F. Prepayment of the Property Mortgages

On July 9, 2014, six days after receiving notice of the FINRA award, and three weeks before filing his bankruptcy petition, Debtor used funds in Debtor's CNB Account to make payments of approximately $41,000 and $11,000 to the lenders on the First and Second DOTs, respectively. Debtor instructed them to apply these amounts to the next six monthly payments due on the loans.

Debtor acknowledged that he had never previously made prepayments on the mortgages so far in advance. He explained that he made these payments because he wanted to protect his family and to ensure money was not available for Shustak to seize. At his Rule 2004 examination, Debtor also testified he felt the need to protect his family because of the FINRA award and threatening letters he received from JPM.

On July 17, 2014, JPM commenced an action in the United States District Court for the Central District of California for judicial confirmation of the FINRA award.

G. The Bankruptcy Case and More Transfers

On July 29, 2014, Debtor filed a chapter 7 petition. Debtor acknowledged that, but for the JPM award, he would not have filed for bankruptcy relief. Debtor's Schedule F lists unsecured debts totaling approximately $925,000, including an undisputed claim of $789,000 owed to JPM on account of the FINRA award, and a disputed $45,000 debt owed to Shustak for attorneys fees. These were Debtor's two largest unsecured creditors.

• [TASKS TO COMPLETE]:
1. In the excerpt about the bankruptcy case, how many upcoming monthly mortgage payments did Debtor tell the lenders to apply his July 9, 2014 prepayments to?
2. Carry the bankruptcy case excerpt above forward, picking up after its last sentence.

• [STORED DATA]:
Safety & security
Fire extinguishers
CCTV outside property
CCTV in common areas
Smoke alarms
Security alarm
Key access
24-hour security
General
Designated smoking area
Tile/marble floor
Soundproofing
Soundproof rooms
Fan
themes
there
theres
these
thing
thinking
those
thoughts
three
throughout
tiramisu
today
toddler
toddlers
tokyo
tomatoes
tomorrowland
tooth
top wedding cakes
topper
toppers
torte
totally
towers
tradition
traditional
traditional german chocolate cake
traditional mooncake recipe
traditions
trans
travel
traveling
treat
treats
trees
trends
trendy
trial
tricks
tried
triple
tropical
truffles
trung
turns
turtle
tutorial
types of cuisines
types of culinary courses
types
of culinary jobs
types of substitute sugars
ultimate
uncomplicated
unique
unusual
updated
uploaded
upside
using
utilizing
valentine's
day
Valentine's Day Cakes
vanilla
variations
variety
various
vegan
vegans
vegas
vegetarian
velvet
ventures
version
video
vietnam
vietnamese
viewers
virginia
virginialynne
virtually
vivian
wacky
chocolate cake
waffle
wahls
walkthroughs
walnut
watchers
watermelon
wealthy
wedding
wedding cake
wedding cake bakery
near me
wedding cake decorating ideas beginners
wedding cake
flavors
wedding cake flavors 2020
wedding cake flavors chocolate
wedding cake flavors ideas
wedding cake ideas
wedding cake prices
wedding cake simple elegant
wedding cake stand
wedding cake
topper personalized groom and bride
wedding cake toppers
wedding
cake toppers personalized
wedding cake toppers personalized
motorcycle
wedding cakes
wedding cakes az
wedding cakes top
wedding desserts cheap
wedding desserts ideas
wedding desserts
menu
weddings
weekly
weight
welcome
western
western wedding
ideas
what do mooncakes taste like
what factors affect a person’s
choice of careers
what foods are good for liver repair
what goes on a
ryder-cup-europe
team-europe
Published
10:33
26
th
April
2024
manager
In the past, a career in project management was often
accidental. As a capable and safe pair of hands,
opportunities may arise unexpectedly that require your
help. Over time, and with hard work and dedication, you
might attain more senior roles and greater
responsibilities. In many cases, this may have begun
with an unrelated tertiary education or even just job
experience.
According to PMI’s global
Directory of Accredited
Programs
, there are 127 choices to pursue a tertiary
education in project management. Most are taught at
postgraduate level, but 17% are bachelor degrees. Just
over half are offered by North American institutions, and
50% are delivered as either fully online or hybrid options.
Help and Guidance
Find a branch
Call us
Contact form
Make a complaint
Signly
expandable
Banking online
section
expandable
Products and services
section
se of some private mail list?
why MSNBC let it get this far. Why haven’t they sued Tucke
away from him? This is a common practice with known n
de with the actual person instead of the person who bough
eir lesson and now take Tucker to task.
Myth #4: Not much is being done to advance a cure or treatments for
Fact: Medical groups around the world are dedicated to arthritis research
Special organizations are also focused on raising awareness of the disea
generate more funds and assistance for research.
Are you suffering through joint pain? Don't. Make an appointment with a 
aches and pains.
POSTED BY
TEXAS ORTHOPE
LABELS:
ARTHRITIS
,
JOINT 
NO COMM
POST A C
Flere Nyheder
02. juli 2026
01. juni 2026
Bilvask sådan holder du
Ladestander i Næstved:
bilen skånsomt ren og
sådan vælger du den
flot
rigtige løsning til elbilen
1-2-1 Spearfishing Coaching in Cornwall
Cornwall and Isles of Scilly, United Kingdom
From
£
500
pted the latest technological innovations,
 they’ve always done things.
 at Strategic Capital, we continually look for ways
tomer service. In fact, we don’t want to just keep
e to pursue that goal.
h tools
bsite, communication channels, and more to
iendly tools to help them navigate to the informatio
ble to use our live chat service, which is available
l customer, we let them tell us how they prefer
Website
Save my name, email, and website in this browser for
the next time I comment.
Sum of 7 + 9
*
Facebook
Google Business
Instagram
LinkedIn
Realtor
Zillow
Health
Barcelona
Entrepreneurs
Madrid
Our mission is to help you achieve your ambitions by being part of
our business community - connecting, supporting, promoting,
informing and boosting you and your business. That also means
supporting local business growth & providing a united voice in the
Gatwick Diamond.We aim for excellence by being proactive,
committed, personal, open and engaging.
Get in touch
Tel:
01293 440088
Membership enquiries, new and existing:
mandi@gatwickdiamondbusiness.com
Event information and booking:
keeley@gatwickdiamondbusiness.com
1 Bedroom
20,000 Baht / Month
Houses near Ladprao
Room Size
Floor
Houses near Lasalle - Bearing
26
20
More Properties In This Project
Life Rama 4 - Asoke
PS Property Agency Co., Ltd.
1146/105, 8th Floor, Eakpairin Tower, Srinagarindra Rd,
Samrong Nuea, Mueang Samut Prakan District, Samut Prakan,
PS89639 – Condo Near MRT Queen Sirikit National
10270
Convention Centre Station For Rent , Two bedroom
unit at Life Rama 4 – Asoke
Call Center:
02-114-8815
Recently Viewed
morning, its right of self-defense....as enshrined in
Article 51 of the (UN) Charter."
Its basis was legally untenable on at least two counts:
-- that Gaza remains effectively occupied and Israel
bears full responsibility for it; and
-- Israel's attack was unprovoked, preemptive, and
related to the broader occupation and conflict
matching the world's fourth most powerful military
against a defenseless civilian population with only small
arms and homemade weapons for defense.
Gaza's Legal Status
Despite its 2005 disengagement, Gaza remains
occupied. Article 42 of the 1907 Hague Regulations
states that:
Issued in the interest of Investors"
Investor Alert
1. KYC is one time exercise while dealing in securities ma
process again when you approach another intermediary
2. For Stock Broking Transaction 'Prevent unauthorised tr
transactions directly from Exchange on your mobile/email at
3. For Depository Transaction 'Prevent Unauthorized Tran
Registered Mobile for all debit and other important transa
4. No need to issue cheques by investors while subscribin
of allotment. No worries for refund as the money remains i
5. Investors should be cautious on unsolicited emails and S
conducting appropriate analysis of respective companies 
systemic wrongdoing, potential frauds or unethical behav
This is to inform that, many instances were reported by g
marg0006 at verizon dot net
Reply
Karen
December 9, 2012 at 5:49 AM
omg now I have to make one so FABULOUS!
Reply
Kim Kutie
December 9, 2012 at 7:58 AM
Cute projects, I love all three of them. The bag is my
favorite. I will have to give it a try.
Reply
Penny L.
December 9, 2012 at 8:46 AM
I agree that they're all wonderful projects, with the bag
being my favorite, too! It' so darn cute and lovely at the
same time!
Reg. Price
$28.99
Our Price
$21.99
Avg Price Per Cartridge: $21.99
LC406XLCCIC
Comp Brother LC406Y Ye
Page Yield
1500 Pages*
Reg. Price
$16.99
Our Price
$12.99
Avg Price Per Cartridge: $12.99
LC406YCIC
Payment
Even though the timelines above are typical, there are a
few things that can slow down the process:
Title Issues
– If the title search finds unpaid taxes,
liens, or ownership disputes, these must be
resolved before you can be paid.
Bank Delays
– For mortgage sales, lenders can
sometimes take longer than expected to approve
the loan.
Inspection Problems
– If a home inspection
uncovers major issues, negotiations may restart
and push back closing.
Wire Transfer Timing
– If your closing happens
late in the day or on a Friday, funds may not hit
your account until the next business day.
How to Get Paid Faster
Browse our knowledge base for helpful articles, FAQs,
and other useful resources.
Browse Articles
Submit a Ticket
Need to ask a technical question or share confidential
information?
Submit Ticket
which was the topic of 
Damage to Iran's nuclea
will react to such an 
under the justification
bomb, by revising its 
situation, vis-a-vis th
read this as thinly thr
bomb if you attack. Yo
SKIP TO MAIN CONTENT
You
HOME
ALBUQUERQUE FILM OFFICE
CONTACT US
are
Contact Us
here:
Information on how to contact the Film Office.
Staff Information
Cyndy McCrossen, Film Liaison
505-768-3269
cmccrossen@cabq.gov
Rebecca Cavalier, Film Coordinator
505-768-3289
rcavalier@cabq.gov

• [ANSWERS]:
1. The next six monthly payments.

2.
Just before Debtor filed his petition, in four separate transactions, Debtor transferred approximately $31,600 from the non-exempt Joint Account to various parties, including a $17,000 transfer to Wife's CNB Account on the petition date. As a result of the four transfers, the balance of the Joint Account decreased from approximately $33,000 to the approximately $2,000 Debtor disclosed in his Schedule B.

H. The Adversary Proceeding

On January 2, 2015, JPM filed an adversary complaint objecting to Debtor's discharge pursuant to sec. 727(a)(2)(A).4 The parties filed a pre-trial stipulation setting forth uncontested facts, which the bankruptcy court approved. On November 19, 2015, the bankruptcy court conducted a trial in the adversary proceeding at which Debtor testified. On September 23, 2016, the bankruptcy court entered a memorandum decision and judgment denying Debtor's discharge under sec. 727(a)(2)(A) because, it determined, Debtor made transfers within the year preceding the filing of his bankruptcy petition with the intent to hinder or delay a creditor.


JPM also objected to Debtor's discharge under sec. 727(a)(2)(B). The bankruptcy court decided that JPM abandoned this claim by failing to introduce evidence or argument to support it at trial. Thus, the court based its judgment against Debtor solely on sec. 727(a)(2)(A). JPM has not argued otherwise in this appeal.

*4 Debtor timely appealed the judgment denying discharge.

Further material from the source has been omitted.